La edificación de una sociedad nueva, con dignidad para todos, sostenible y respetuosa del medio ambiente, no se puede hacer sobre la base de la monoproducción, de la venta de petróleo, quedando el país en dependencia casi absoluta de la industria y la tecnología extranjeras, incluida también la seguridad alimentaria. Muchos menos aún: no se puede hacer sobre un modelo capitalista. Eso tiene sus límites inexorablemente.
Las situaciones límite, tal como pareciera que ahora se ha ido creando en el país, fuerzan ineludiblemente respuestas decisivas, terminantes. Son horas definitorias; las medias tintas ya no son posibles. El actual llamado a una Asamblea Constituyente que hace la dirección bolivariana en el medio de la crisis no queda claro si es un “manotazo de ahogado” o un mecanismo para ganar tiempo. Sectores de izquierda crítica, que siempre han apoyado la Revolución, ahora lo adversan. Como medida política, abre interrogantes.
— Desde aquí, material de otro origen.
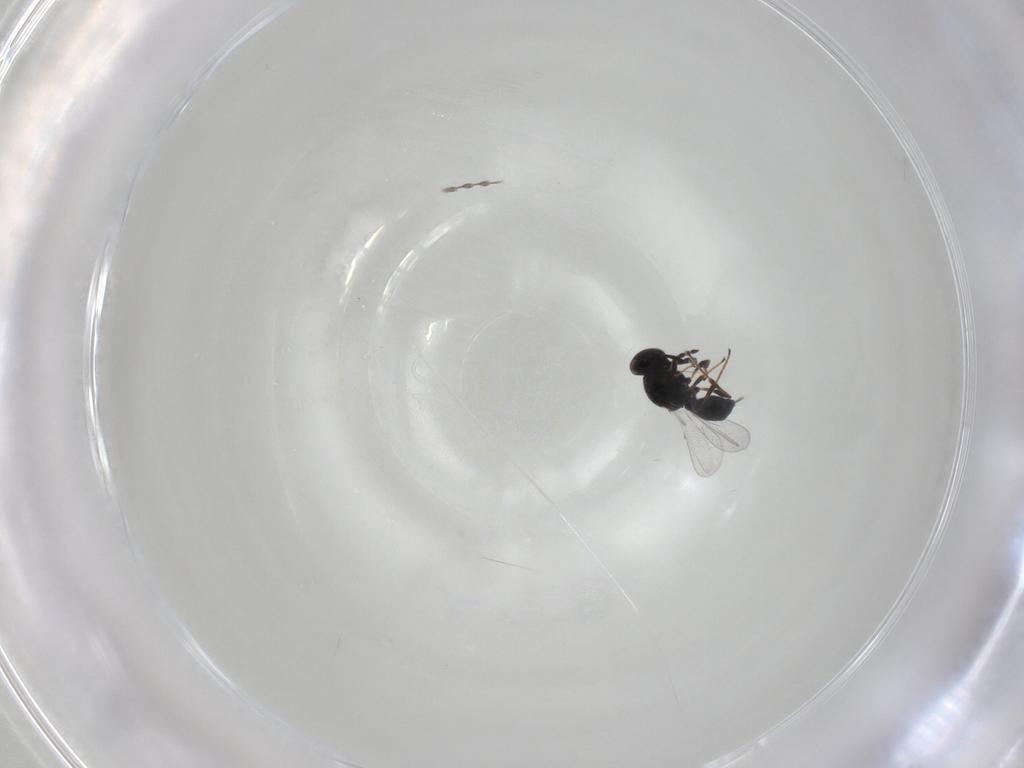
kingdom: Animalia
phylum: Arthropoda
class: Insecta
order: Hymenoptera
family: Platygastridae
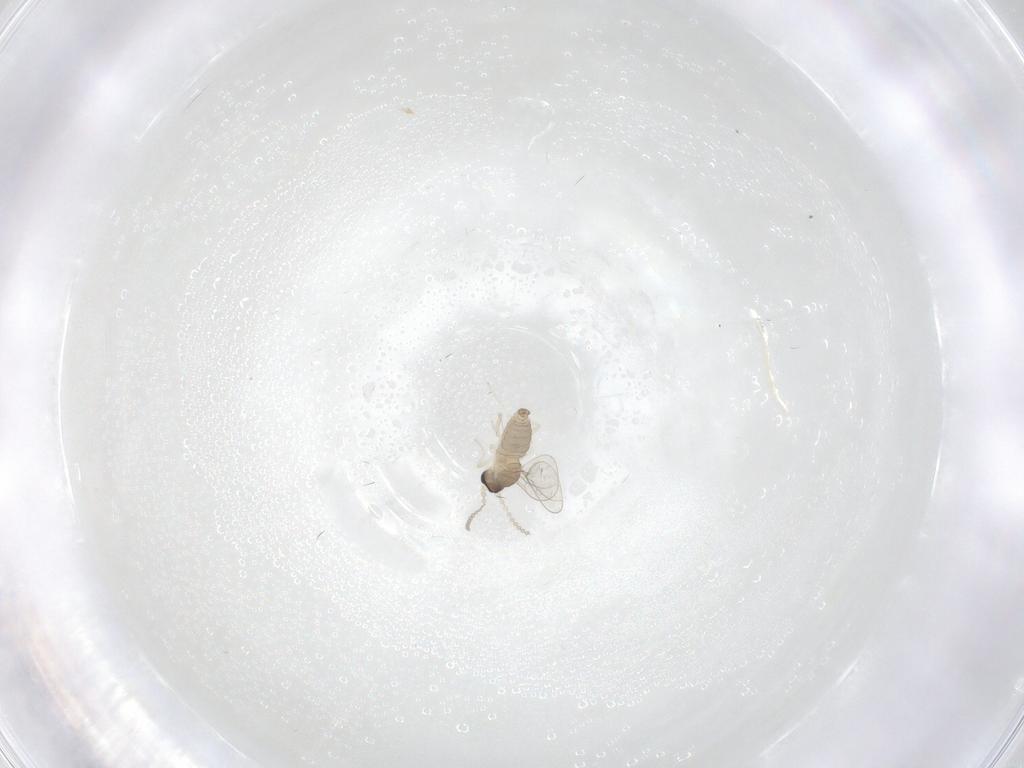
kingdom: Animalia
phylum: Arthropoda
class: Insecta
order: Diptera
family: Cecidomyiidae
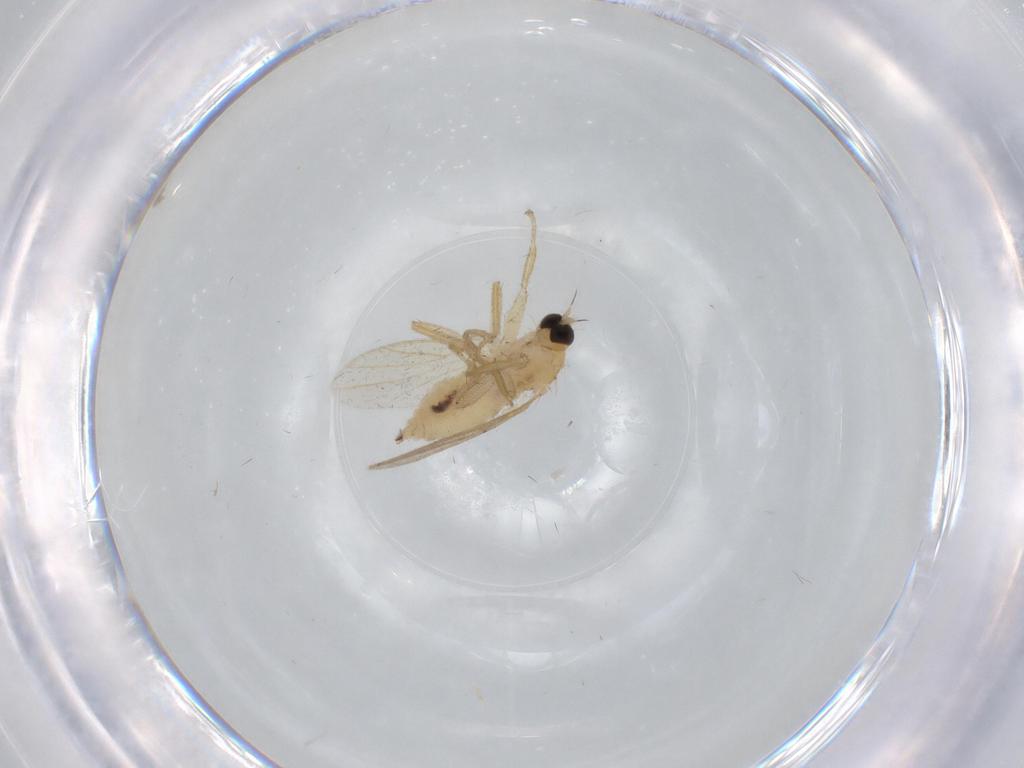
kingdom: Animalia
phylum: Arthropoda
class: Insecta
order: Diptera
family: Hybotidae
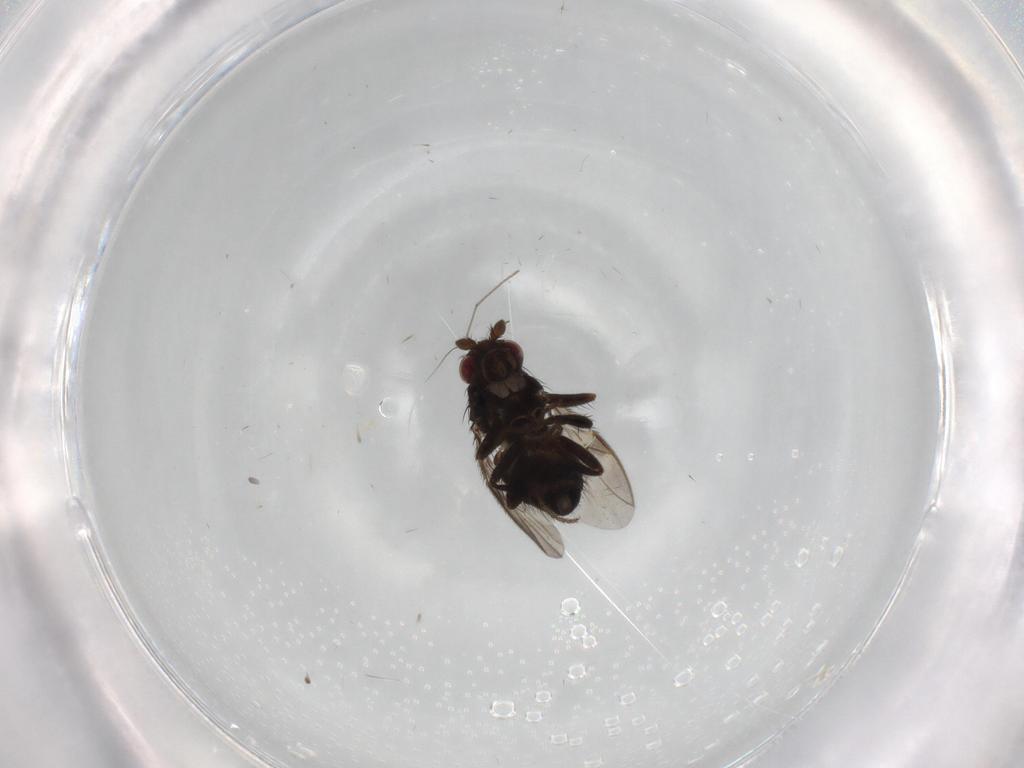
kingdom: Animalia
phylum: Arthropoda
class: Insecta
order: Diptera
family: Sphaeroceridae
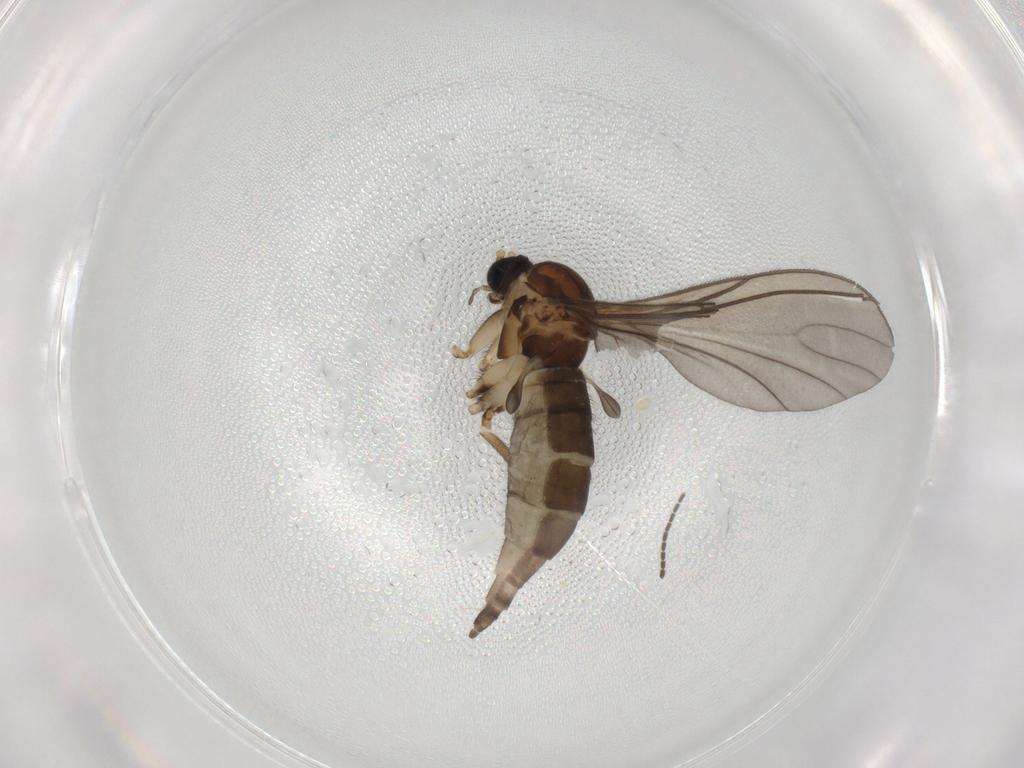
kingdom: Animalia
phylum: Arthropoda
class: Insecta
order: Diptera
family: Sciaridae
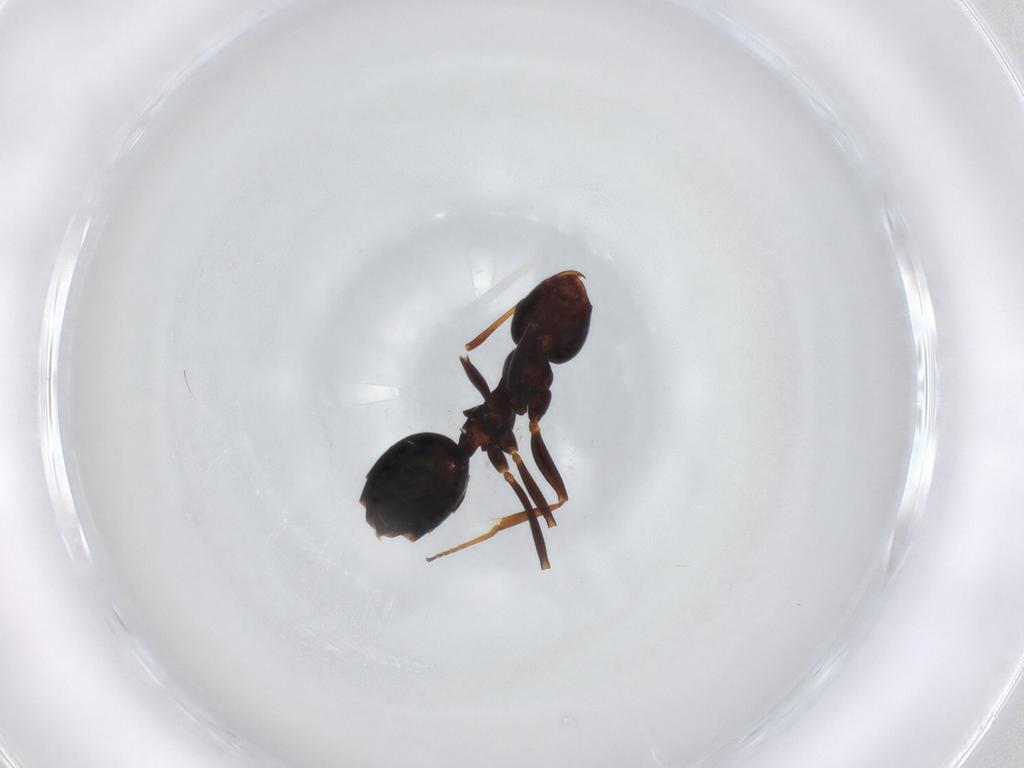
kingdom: Animalia
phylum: Arthropoda
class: Insecta
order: Hymenoptera
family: Formicidae
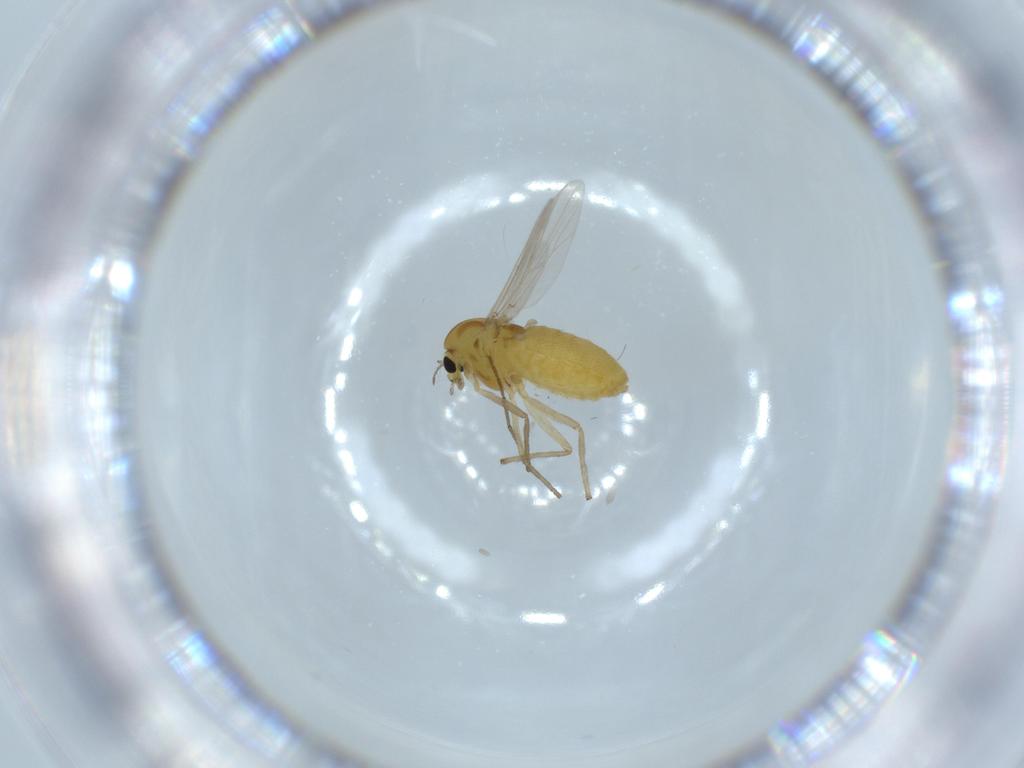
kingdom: Animalia
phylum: Arthropoda
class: Insecta
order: Diptera
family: Chironomidae
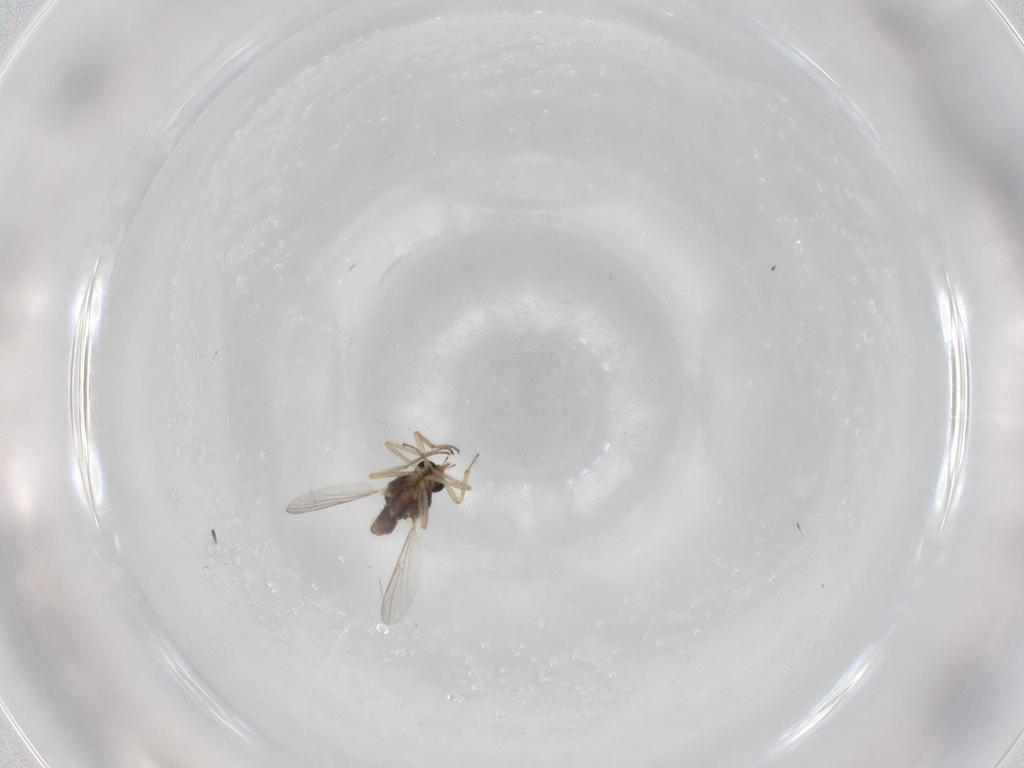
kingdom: Animalia
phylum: Arthropoda
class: Insecta
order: Diptera
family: Ceratopogonidae
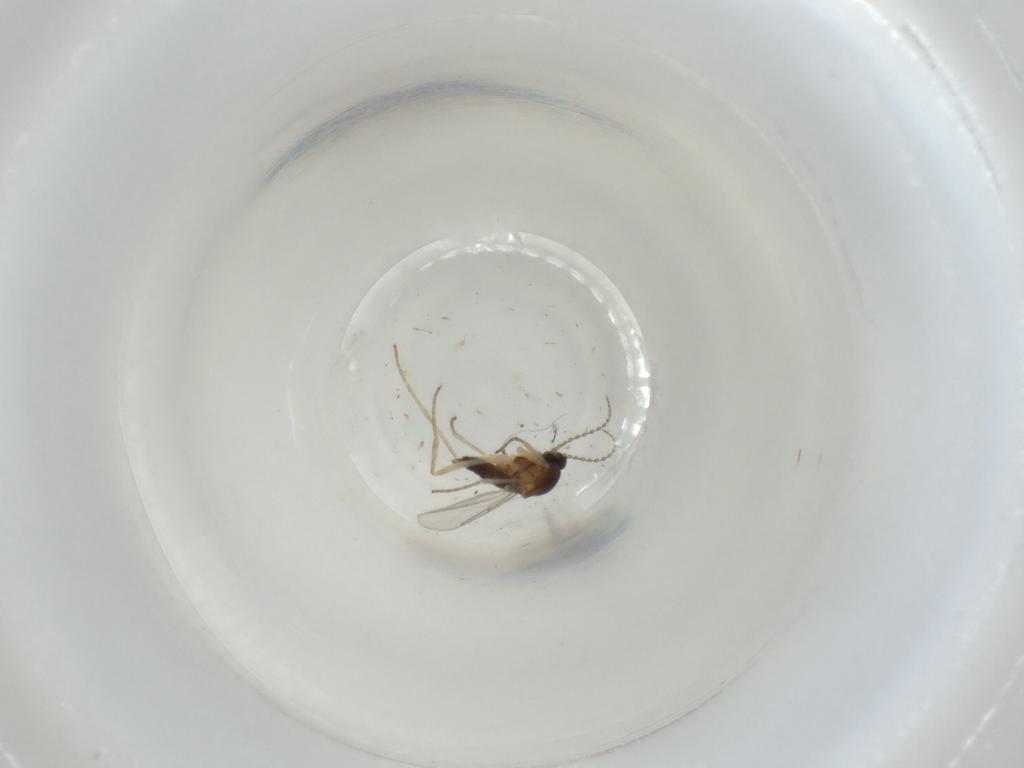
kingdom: Animalia
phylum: Arthropoda
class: Insecta
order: Diptera
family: Cecidomyiidae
Está claro que la Revolución está en aprietos. Medidas socialistas que se deberían haber tomado años atrás -control obrero de la producción, milicias populares, diversificación productiva, reforma agraria, profundización real del poder popular- pueden ser el camino. La tibieza, en este momento, puede ser el preámbulo del envalentonamiento final de la derecha.
Una “revolución bonita”, que no apela a medidas enérgicas anticapitalistas de claro e incuestionable contenido popular, con acciones más reactivas que propositivas, puede haberse cavado su propia fosa, justamente por su tibieza, por sus indefiniciones. Pero tal vez es el momento de profundizar ese socialismo del Siglo XXI que nunca quedó claro en qué consiste. Es hora, tal vez, de definirse con claridad. Solo eso podrá impedir retroceder lo avanzado y pasar a ser ese Estado 51 de la Unión Americana.
Como dijo Rosa Luxemburgo analizando la revolución bolchevique de 1917: “No se puede mantener el “justo medio” en ninguna revolución. La ley de su naturaleza exige una decisión rápida: o la locomotora avanza a todo vapor hasta la cima de la montaña de la historia, o cae arrastrada por su propio peso nuevamente al punto de partida. Y arrollará en su caída a aquellos que quieren, con sus débiles fuerzas, mantenerla a mitad de camino, arrojándolos al abismo”.
En conclusión: el socialismo sólo puede mejorarse con ¡más y mejor socialismo! Ahora es cuando, ahora es el momento decisivo. Quizá, lamentablemente, haya que decir: ahora… o nunca.